For litigation funders, reaching a successful resolution to a case is rarely as simple or straightforward as achieving a favourable judgement or award, with the inevitable difficulty of enforcement and recovery proving to be its own separate battle. This is once again being demonstrated in the high-profile YPF case funded by Burford Capital, as Argentina continues its fight to avoid paying the multi-billion-dollar award. Reporting in the Buenos Aires Times and Bloomberg Law provides an update on the latest development in the case of Petersen Energia Inversora, S.A.U. v. Argentine Republic, as the Argentine government has formally appealed against Judge Loretta Preska’s order to pay $16 billion to the shareholders of YPF. The appeal was filed this Tuesday in the US Court of Appeals for the Second Circuit.  As LFJ reported last month, Burford Capital had already moved to begin collecting the award and asked the court to begin attaching Argentine assets from October 16th. In filing the appeal, Argentina argued that forcing the government to pay the award would inflict “irreparable damage to the [Argentine] population, which suffers from high inflation caused by an unprecedented drought.” The appeal also emphasised that the Argentine government “does not have access to the capital market to issue a bond and deposit a guarantee.” The appeal was filed this Tuesday in the US Court of Appeals for the Second Circuit.

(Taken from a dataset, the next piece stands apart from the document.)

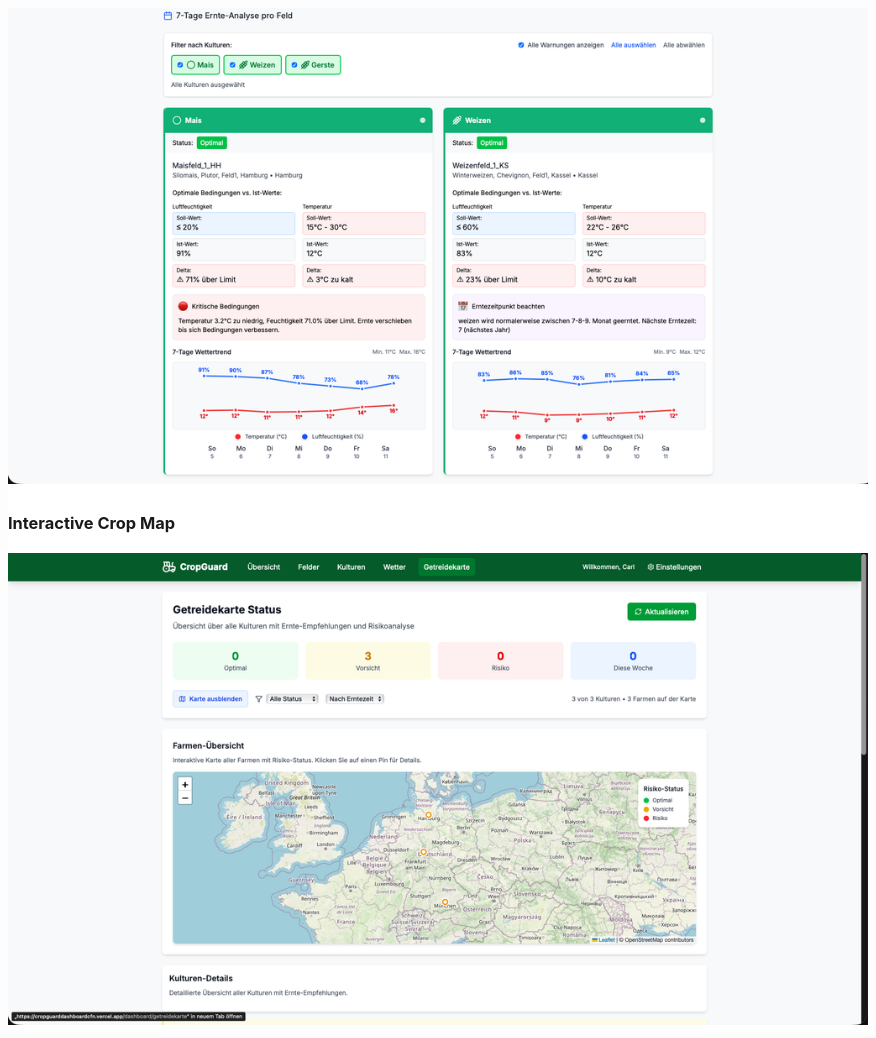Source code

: ![Dashboard](./frontend/public/screenshots/Dashboard_crop.png)

### Interactive Crop Map
![Getreidekarte](./frontend/public/screenshots/Cropmap_top.png)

RPX’s Q3 Report Highlights Reduction in NPE Filings

The financing of patent litigation remains one of the most popular areas of investment for litigation funders, whilst also being the site of frequent contentious showdowns in recent years, as US courts have pressed for increasing levels of disclosure and transparency. However, new market research also highlights that the volume of patent infringement filings by non-practicing entities (NPEs), who often have ties to litigation funders, has fallen over the last quarter. Earlier this week, RPX released its Q3 in Review report and highlighted several key trends from the world of patent litigation, including a particularly interesting trend around NPE filings in the third quarter of 2023. RPX found that across those three months, “NPEs added 382 defendants, down 32% from the same quarter this past year (when NPEs added 558 defendants).” The report also noted that these figures represented a 12% reduction compared to the second quarter, as well as a 31% drop from the trailing Q3 average measured between 2020 and 2022. RPX attributes this reduction in NPE filings, both in this quarter and across 2023, to the significant absence of filings from IP Edge since December 2022, and a decrease in filings in the Western District of Texas since last year’s court order which attempted to redistribute patent litigation across districts. However, RPX did highlight that IP Edge’s extended hiatus finally came to an end on September 13, with a new lawsuit targeting Roku. The plaintiff in this case is Communication Advances, which is another entity created by IP Edge’s principals: Lillian Woung, Gautham Bodepudi, and Sanjay Pant. In an additional point relevant to litigation finance, RPX noted that two Burford special purpose vehicles (SPVs) avoided sanctions from Judge Todd W. Robinson in the Southern District of California, over its funding of Taction Technology’s case brought against Apple. Whilst Burford’s SPVs did not receive sanctions for a potential violation of their ‘duty of candor’ to the court, Judge Robinson did rule in favour of Apple and granted a summary judgement of noninfringement.